Путешествие в Россию - страница 58
Петербург выступает в оде в двух планах: как центр философских знаний, наук и искусств России, созданный монаршей волей среди болот, поросших камышом и знакомых прежде лишь рыбакам, и как город русской славы, «родина Героев».[575] Этот «царский город» славен своими боевыми победами, и Альгаротти вспоминает традицию вывешивать трофейные знамена в главном храме города — Петропавловском соборе, традицию, существовавшую начиная с 1710 г., когда в еще деревянной церкви были вывешены шведские знамена после взятия Петром I Выборга. В Петропавловском соборе хранились также ключи от городов и крепостей, взятых русскими во время войн со Швецией и Турцией в XVIII в. Альгаротти упоминает о турецких знаменах, завоеванных в Русско-турецкой войне 1735–1739 гг. Однако в первом издании оды (1739) говорилось не о турецких, а о «фракийских стягах». Вращаясь в придворных кругах Англии и Пруссии, Альгаротти проявил осторожность: прямо не называя Турцию, он указывает на Фракию, завоеванную Османской империей в XV в., понимая, что Фракия в Европе в XVIII в. ассоциировалась с Турцией. Вернувшись в конце жизни в Италию, Альгаротти переработал текст оды, и в новом издании (1757) речь идет уже о турецких знаменах. Эти знамена, отмечает Альгаротти, «русский Марс в твоем развесил храме».[576] «Русский Марс» — Петр I, а храм, где царит «священная Слава», — главный собор Петербурга, который хранит память о военной славе России и воплощает идею преемственности «прошлого» (эпоха Петра Великого) и «настоящего» (время Анны Иоанновны).

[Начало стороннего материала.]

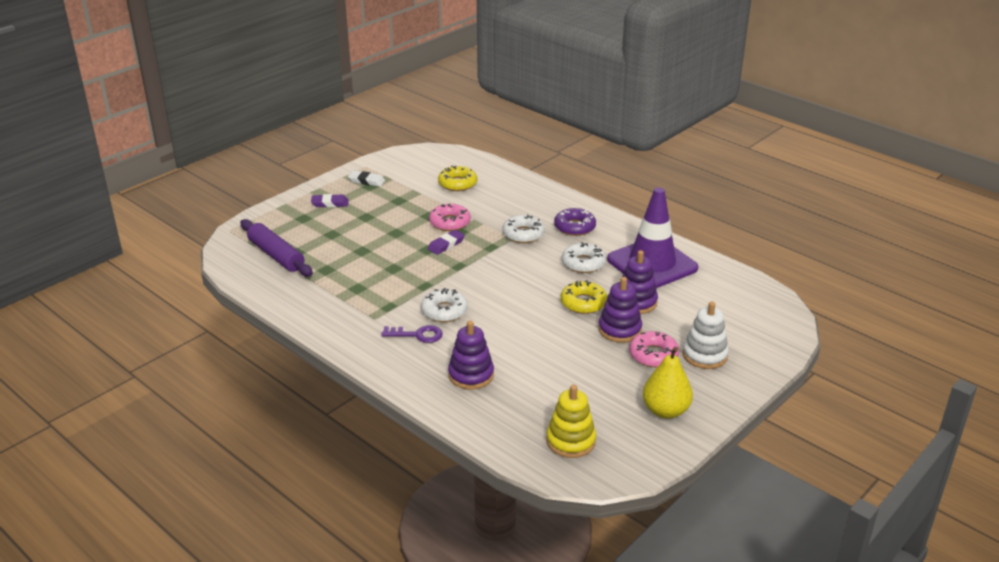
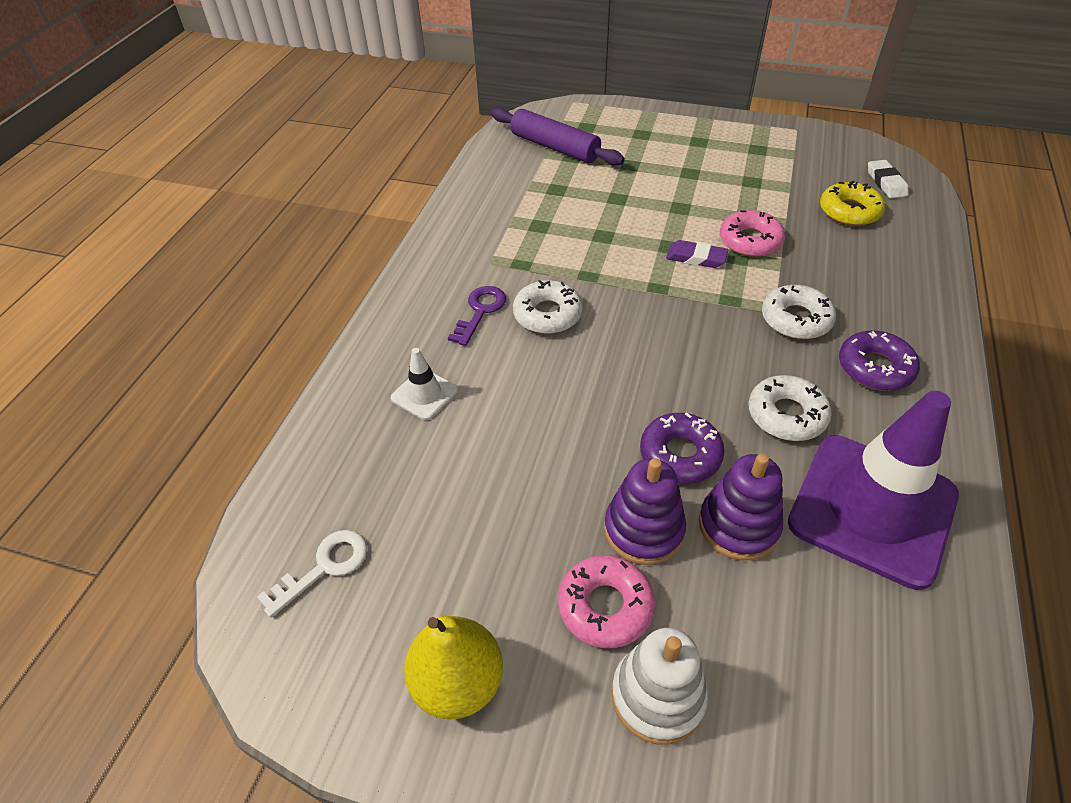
camera: 65 degrees right, 15 degrees up
(276, 255) = (555, 147): purple rolling pin -> purple rolling pin turned 75 degrees counterclockwise
(330, 203) = (690, 138): purple eraser -> none
(366, 181) = (766, 143): white eraser -> white eraser (886, 182)
(417, 335) = (480, 311): purple key -> purple key turned 135 degrees counterclockwise
(471, 375) = (424, 394): purple stacking toy -> white traffic cone
(571, 441) = (324, 567): yellow stacking toy -> white key
(583, 303) = (680, 454): yellow donut -> purple donut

Альгаротти завершает оду на той же торжественной ноте, с которой он ее начал: Истина пробудила его голос, и на невских просторах он славит русскую императрицу. Ода написана одиннадцатисложным нерифмованным стихом. В этом отношении итальянский литератор выступил в известной степени новатором, как и А. Кантемир, стремившийся распространить в русской поэзии белый стих.[577] В жарких спорах, которые велись в Италии между защитниками рифмы и сторонниками нерифмованных стихов, Альгаротти принял сторону последних. Белый стих представлялся его последователям, в числе которых были известные в то время поэты Карло Инноченцо Фругони и Саверио Беттинелли, более героическим и стоявшим ближе к античной поэзии, и Альгаротти предпочел его, полагая, что он в большей степени отвечает его замыслу.[578]
Выход в свет оды, сброшюрованной с «Ньютонизмом для дам», получил отклик в переписке Альгаротти и Кантемира. В письме к Кантемиру (к тому времени уже послу России во Франции) итальянский литератор сообщал, что, по сведениям из Венеции, книга уже напечатана и что он распорядился отослать один экземпляр своему русскому другу, а другой просил его «преподнести» Анне Иоанновне. Альгаротти отмечал, что ода — знак «глубокого восхищения» могущественной русской императрицей, которая являет собой «пример для всей Вселенной». Шутливо называя оду «скромным бумагомаранием» («questa povera opera d’inchiostro»), Альгаротти надеется, что она все же придется по душе Кантемиру, а «философия и музы встретят благосклонный прием» в России.[579] В ответном письме Кантемир уверял Альгаротти, что отправил в Петербург его книгу и свой перевод «О свете» и обещал сообщить ему о впечатлении, какое они будут иметь при дворе.[580] Однако о судьбе перевода Кантемира ничего не известно, он считается утраченным.
Наиболее интересным и известным литературным произведением Альгаротти, получившим европейское признание, является книга «Путешествие в Россию». Первоначально Альгаротти назвал свое сочинение «Письма о России. Очерк».[581] Оно вышло в свет без имени автора. По-видимому, Альгаротти хотел узнать реакцию читателей на критические высказывания о России. Во втором издании 1763 г. имени автора нет на титульном листе, но Альгаротти подписал посвящение участнику Семилетней войны герцогу Фердинанду Брауншвейгскому (1721–1792), в котором говорилось: «Эта книжечка дает представление о положении народа, который в настоящее время играет столь значительную роль в судьбе Европы, и в ней описывается знаменитая война, которую он вел с Турецкой империей».